Record excerpts
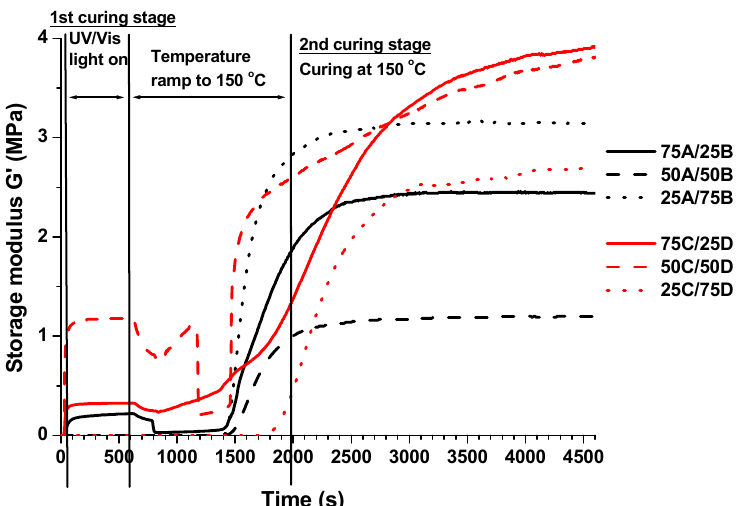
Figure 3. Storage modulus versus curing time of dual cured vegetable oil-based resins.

...

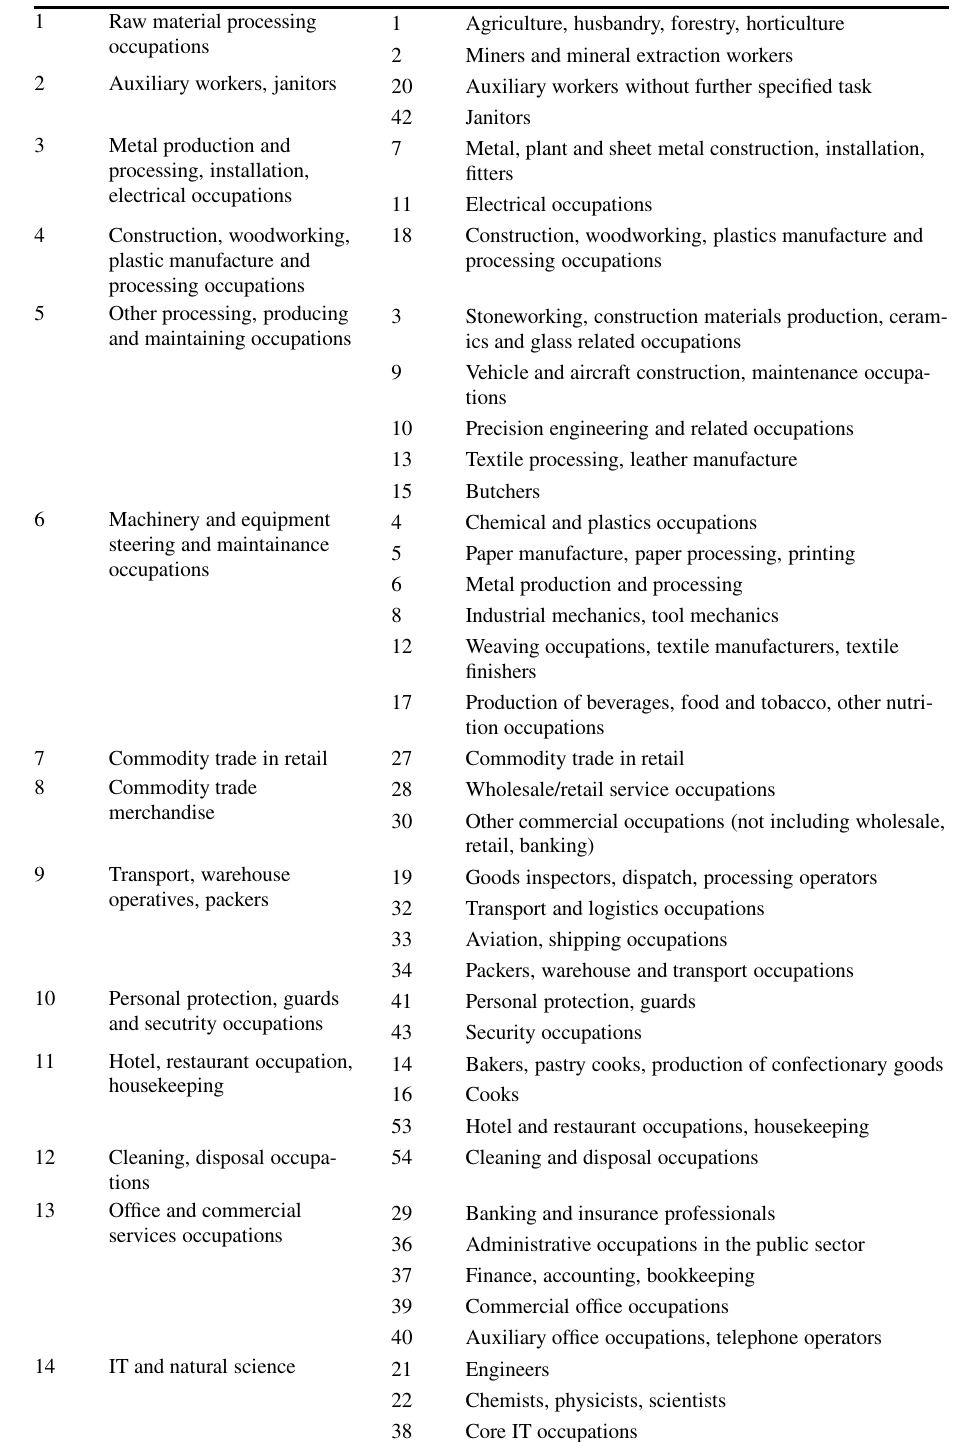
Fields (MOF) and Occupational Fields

==

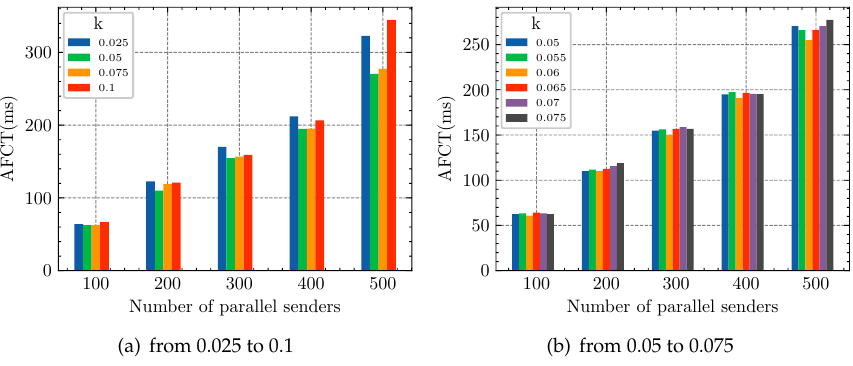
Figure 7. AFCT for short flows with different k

Exercise instructions
The expected output is each line of the records above that includes the word "Figure".

Response area
Figure 3. Storage modulus versus curing time of dual cured vegetable oil-based resins.
Figure 7. AFCT for short flows with different k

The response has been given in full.